45. Similarly, in Begum v. Amir Mahammad ('85) 7 All. 822, the decree was obtained by the creditors of the deceased against only the heirs in possession and the property was sold in execution of this decree. It was held by the Pull Bench that the sale did not affect the shares of the absentee heirs, but that such absentee was not entitled to recover from the auction purchaser possession of his share in the property without such recovery of possession being rendered contingent upon payment by him of his proportionate share of the ancestor's debt for which the decree was passed and in satisfaction whereof the sale took place. This liability was held not to depend upon any rule peculiar to the Mahomedan law, but upon the general principle of equity. Evidently in the facts and circumstances of this case Tanjina and her sons could not have claimed any such equity in their favour without rendering accounts as to the income of the estate coming to Tanjina's hands. The question is whether any equity exists in favour of the auction purchasers independent of the equity in favour of Tanjina. This is not a case where the visible state of things did in any way mislead the creditors or the auction purchasers. The plaintiffs, the left out heirs, were not absentees from the estate but were in joint possession of the property and in actual enjoyment thereof. The visible state of things was therefore clearly in their favour. If, in spite of this, any of the co-heirs succeeded in inducing any creditor to accept him or her as the sole heir and thus to transact with him or her alone, there is no reason why the left out heir should be placed in relation to such creditor or auction purchaser in a position worse than that in relation to the intermeddling heir. If the contesting defendants were innocent and were not to blame for what happened, the plaintiffs were equally innocent who were equally lulled to a sense of complete security by being allowed to remain in undisturbed enjoyment of their right in full. In these circumstances it will not be equitable to make them pay when Tanjina herself could not have claimed that equity in her favour.

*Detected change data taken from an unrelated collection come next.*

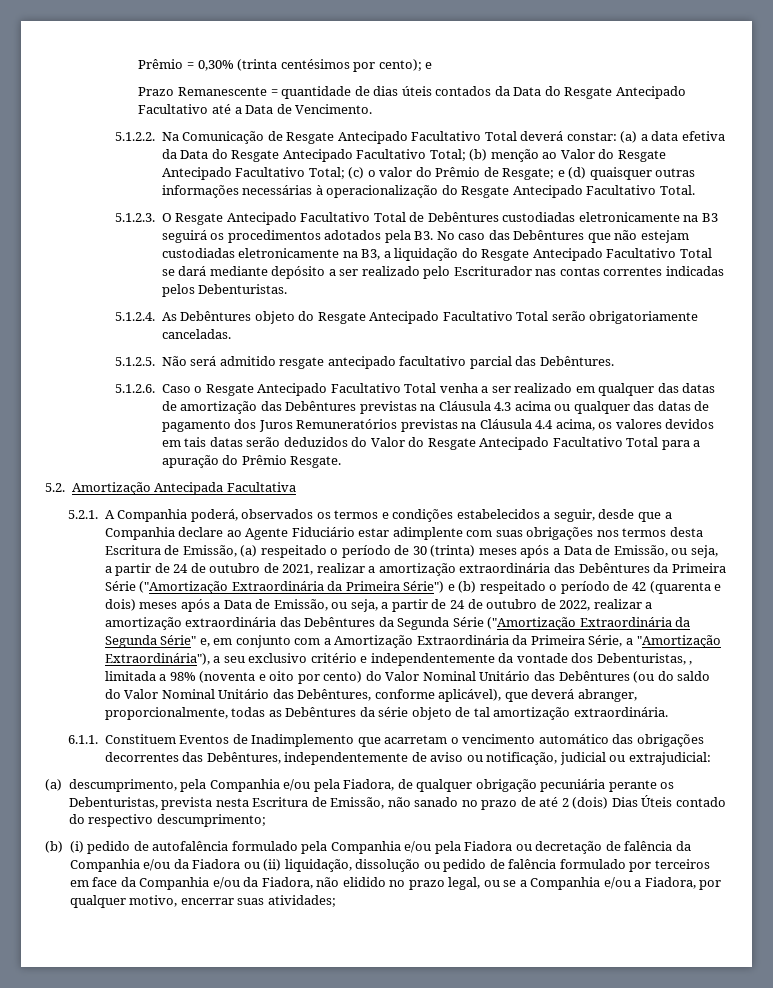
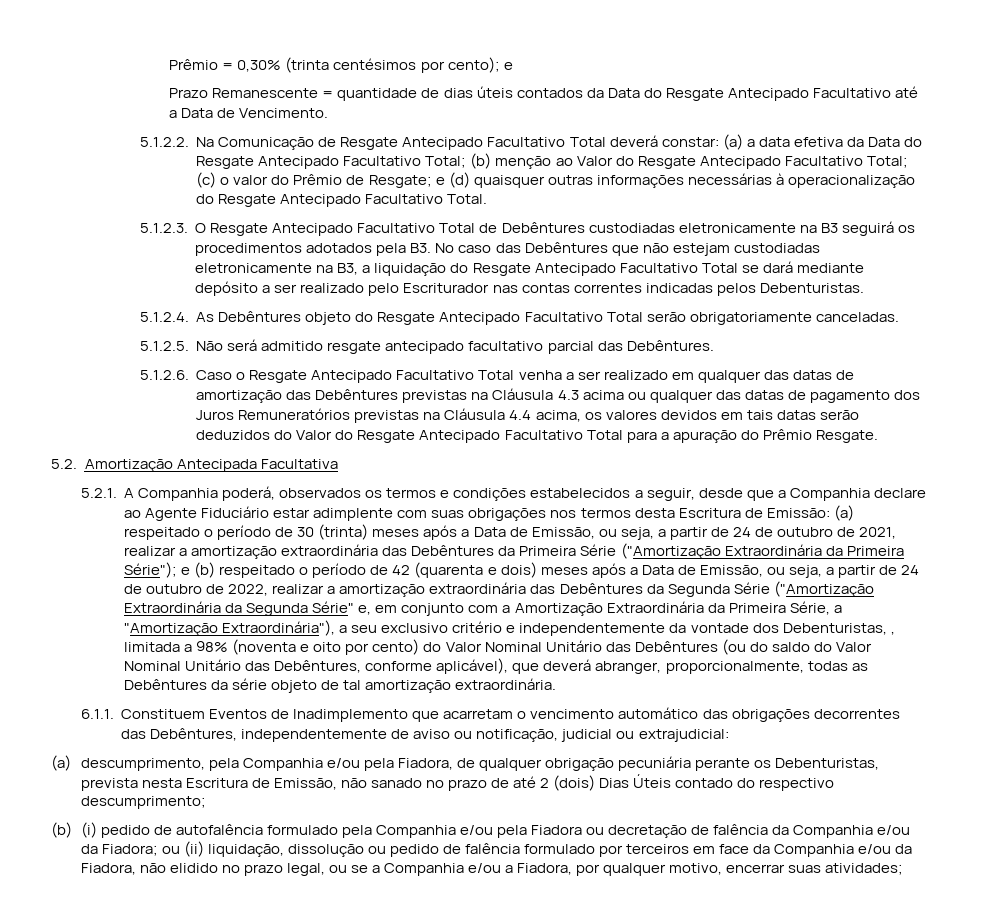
[182,545,237,557] Emissão, -> [766,508,830,518] Emissão:
[403,581,445,593] Série") -> [124,562,178,578] Série");
[192,859,241,869] Fiadora -> [101,844,158,856] Fiadora;

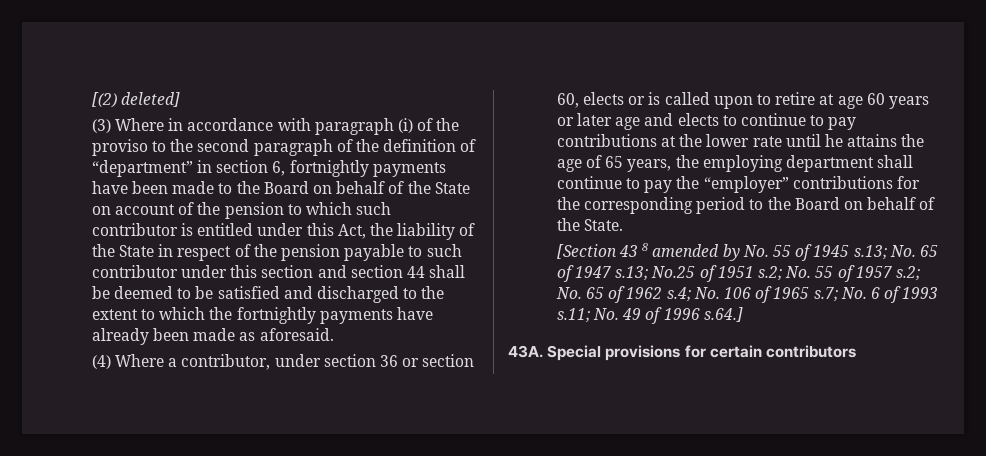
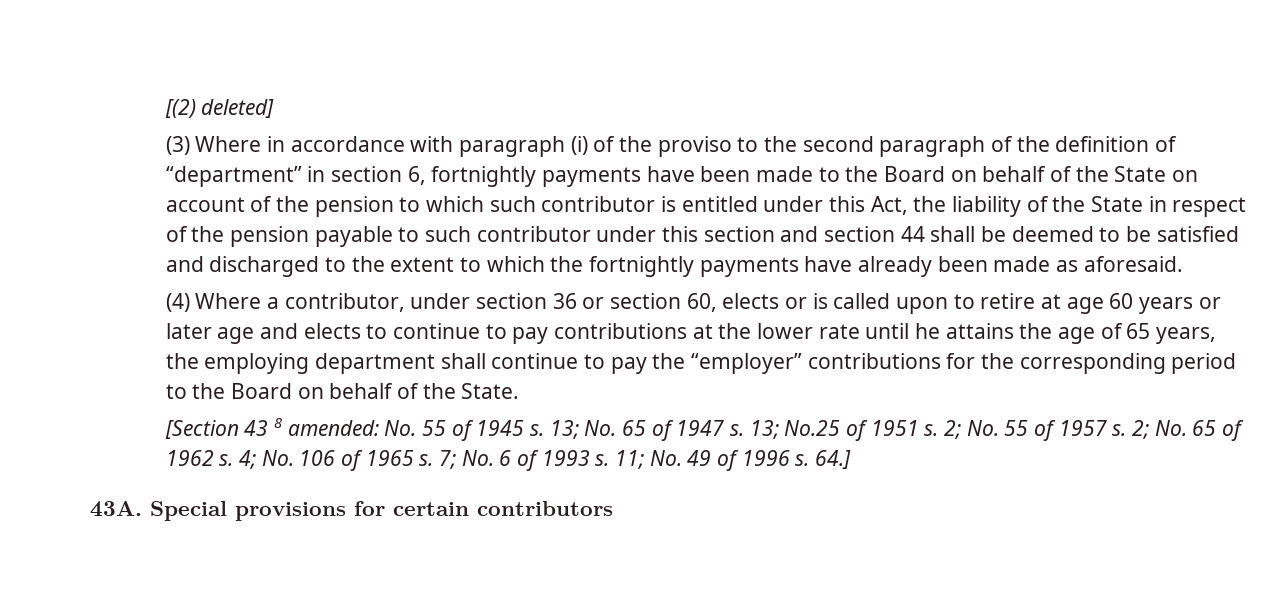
[652,244,740,261] amended by -> [287,420,379,436] amended:
[853,245,887,260] s.13; -> [529,420,579,439] s. 13;
[615,266,649,281] s.13; -> [729,420,779,439] s. 13;
[757,266,782,281] s.2; -> [924,420,961,439] s. 2;
[895,266,920,281] s.2; -> [1112,420,1149,439] s. 2;
[666,287,691,302] s.4; -> [219,450,256,469] s. 4;
[813,287,838,302] s.7; -> [419,450,456,469] s. 7;
[556,308,590,323] s.11; -> [595,450,644,469] s. 11;
[703,307,743,322] s.64.] -> [795,450,851,469] s. 64.]

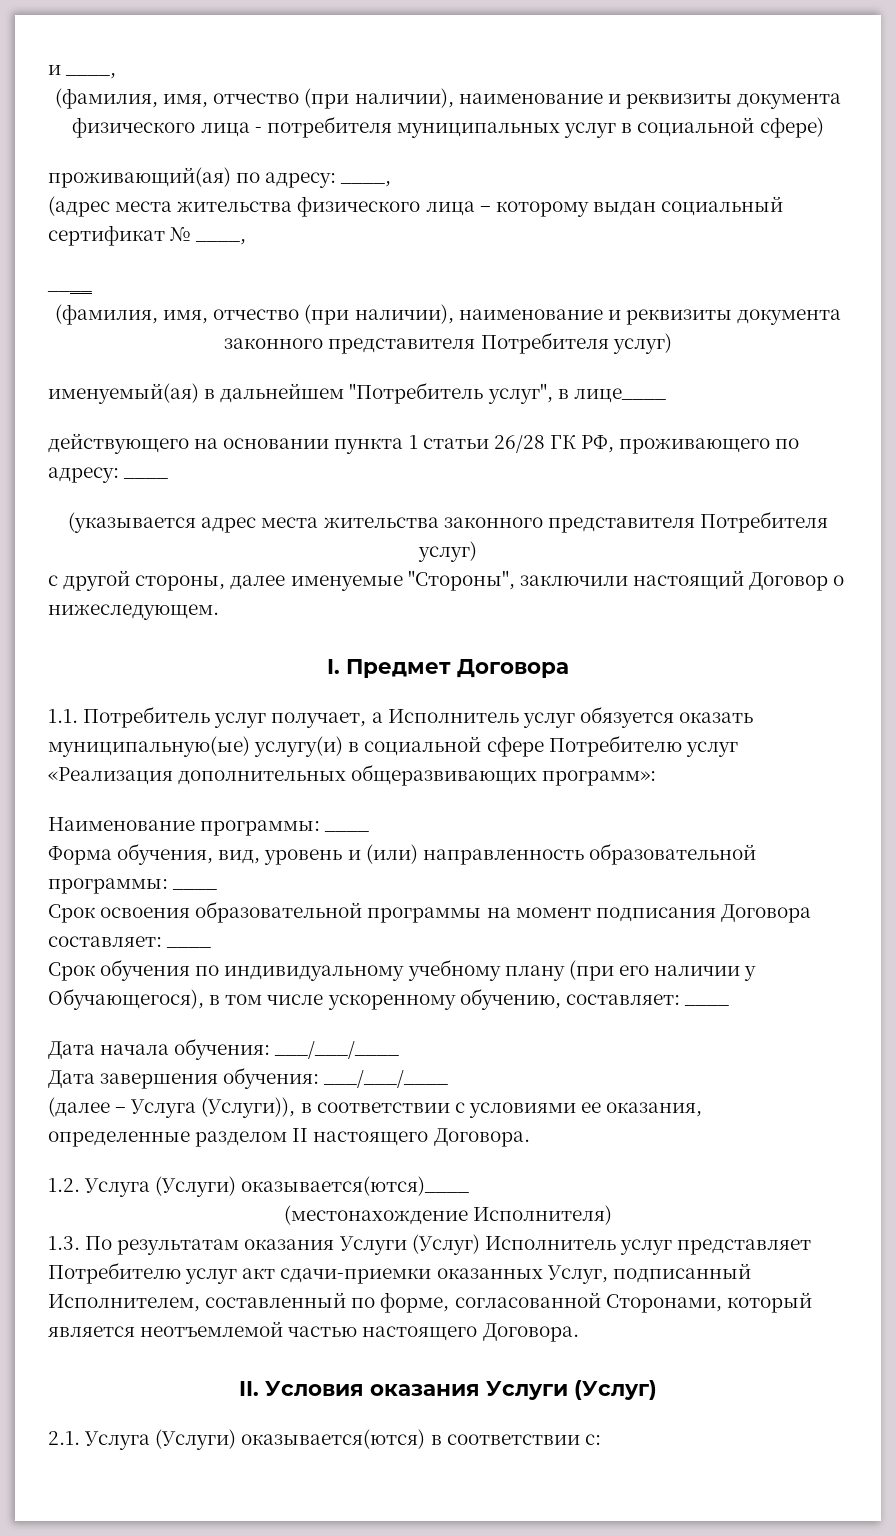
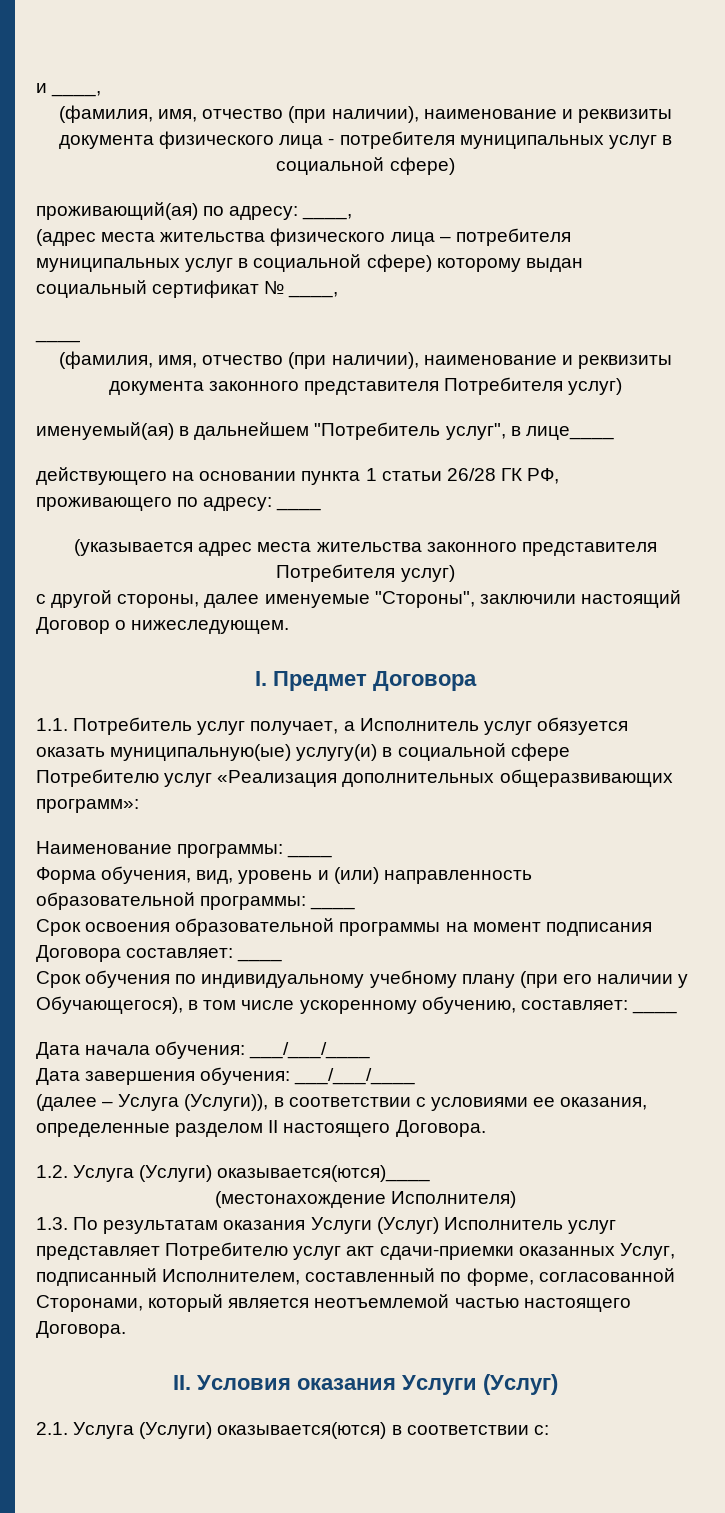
(491, 209) none -> [455,228,571,246] [36,254,432,272] потребителя муниципальных услуг в социальной сфере)

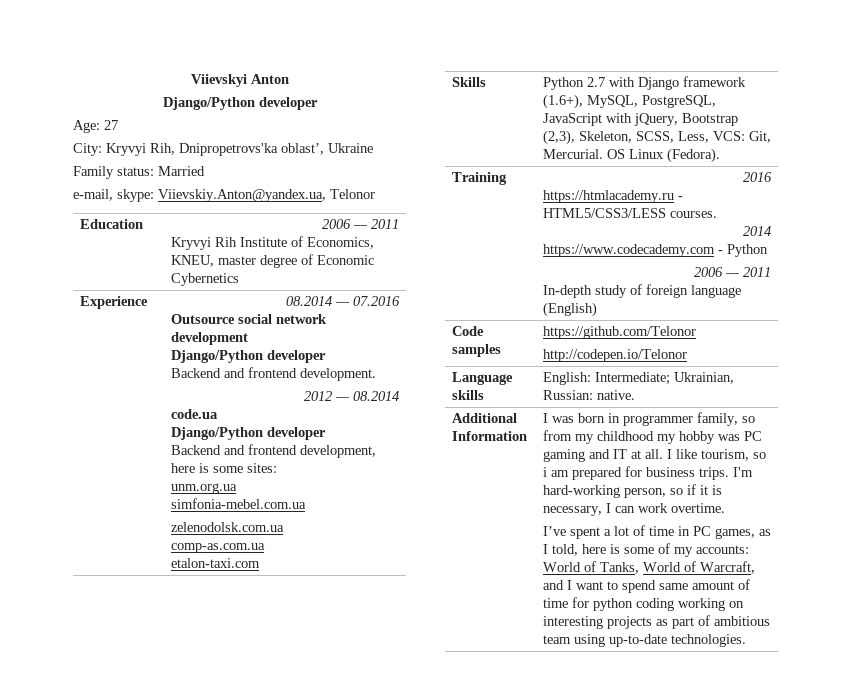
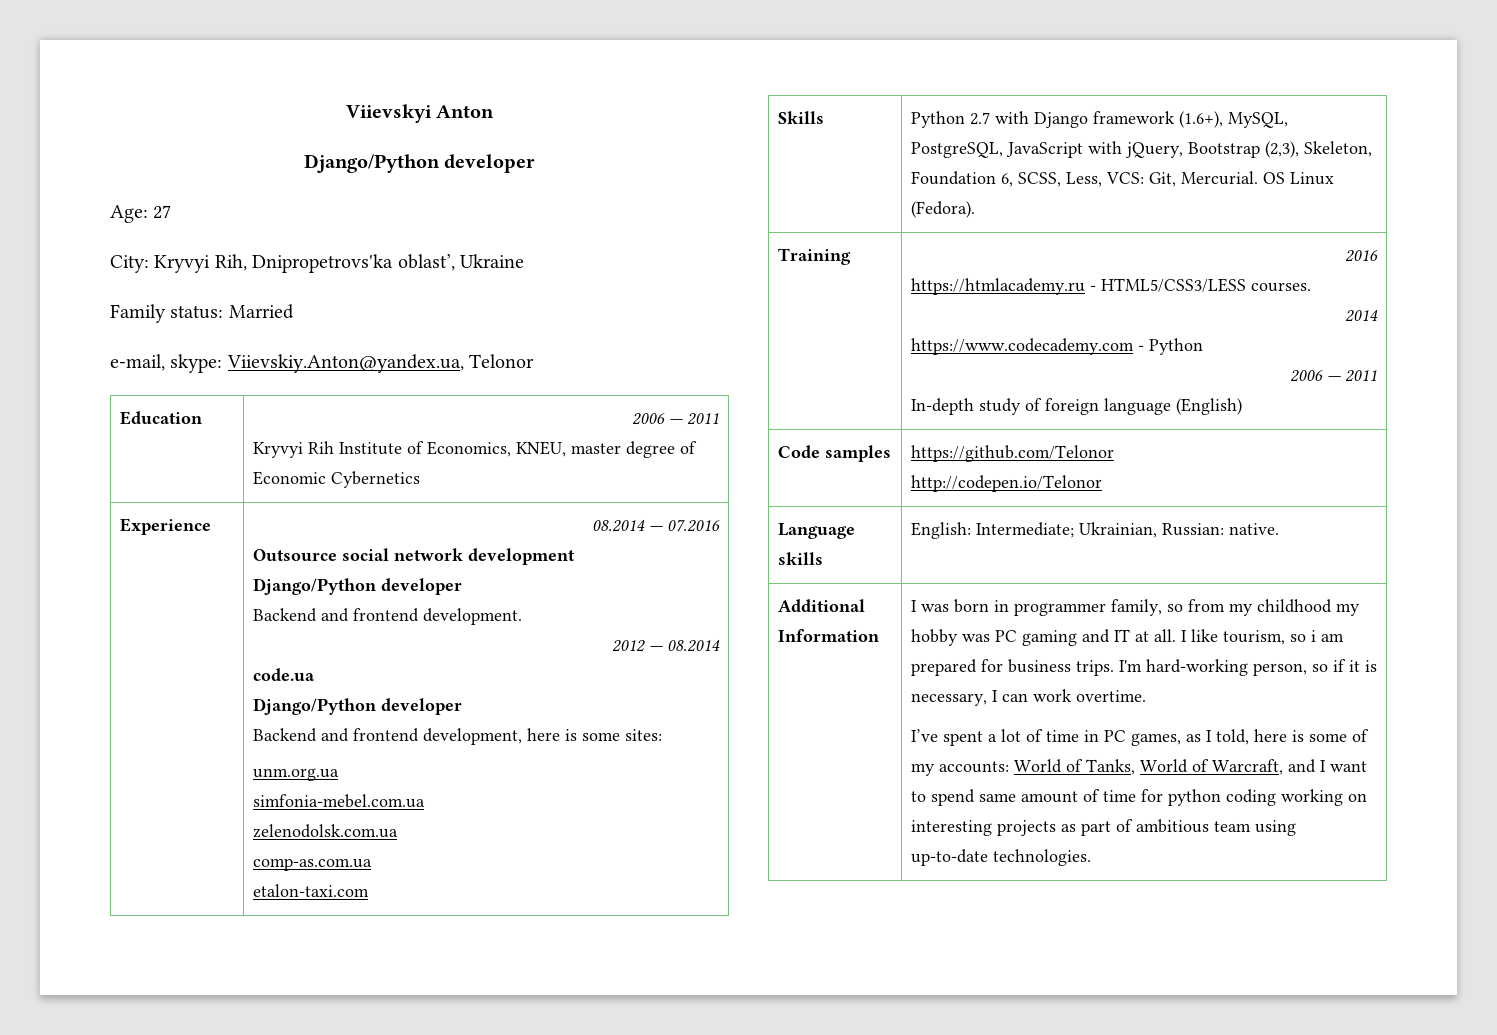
(632, 137) none -> [910,171,1013,187] Foundation 6,

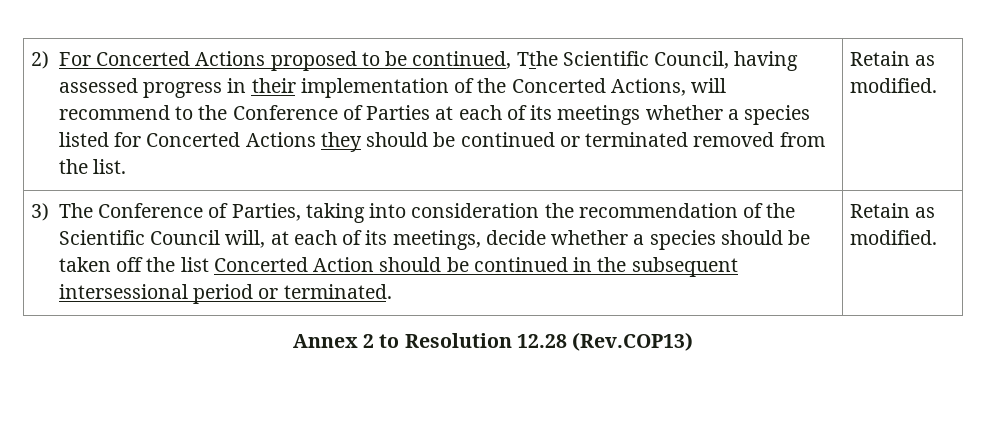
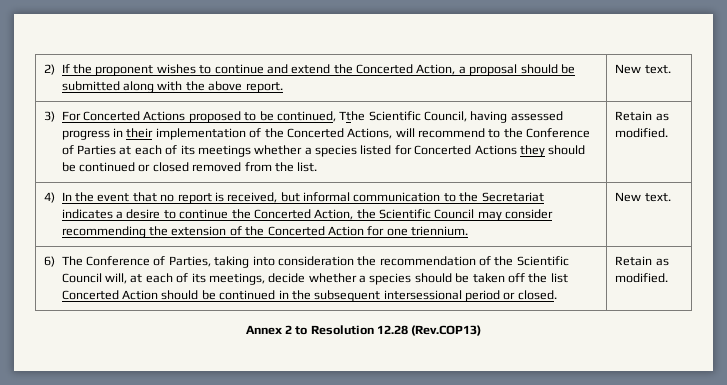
(49, 60) none -> [61,64,575,76] [61,81,283,93] [615,64,671,74] [44,111,56,122] If the proponent wishes to continue and extend the Concerted Action, a proposal should be submitted along with the above report. | New text. // 3)
[585,132,689,147] terminated -> [152,162,189,172] closed
[30,203,49,221] 3) -> [44,192,544,204] [61,209,554,221] [61,226,469,238] [615,192,671,202] [44,256,56,267] 4) In the event that no report is received, but informal communication to the Secretariat indicates a desire to continue the Concerted Action, the Scientific Council may consider recommending the extension of the Concerted Action for one triennium. | New text. // 6)
[283,284,392,299] terminated. -> [517,290,557,300] closed.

46. F.A. No. 34 of 1939 is by defendants 17 and 18 and relate only to the question of cost. No doubt the plaintiffs' claim against these defendants failed, because these defendants were interested only in those items of property that were sold in execution of decrees made in suits in which the 'plaintiffs were also made defendants as heirs of Safiquddin. Instead of relying on this simple ground, however, these defendants in their written statements, chose to assail the plaintiff's title as heirs of Safiquddin. They denied that Khatemannessa was the legally married wife of Safiq and that plaintiffs 2 and 3 were the sons of Safiq. Admittedly this pleading raised an issue, the trial of which involved practically the whole of the costs incurred by the plaintiffs. The plaintiffs succeeded on this issue and we see no reason why the defendants who thus put the plaintiffs to this costs should not be made to pay the same. In our opinion, the learned Subordinate Judge did not commit any error in the exercise of his discretion in this respect. In the result both the appeals fail and are dismissed with costs. There will be only one hearing fee in both the appeals which we assess at thirty gold mohurs.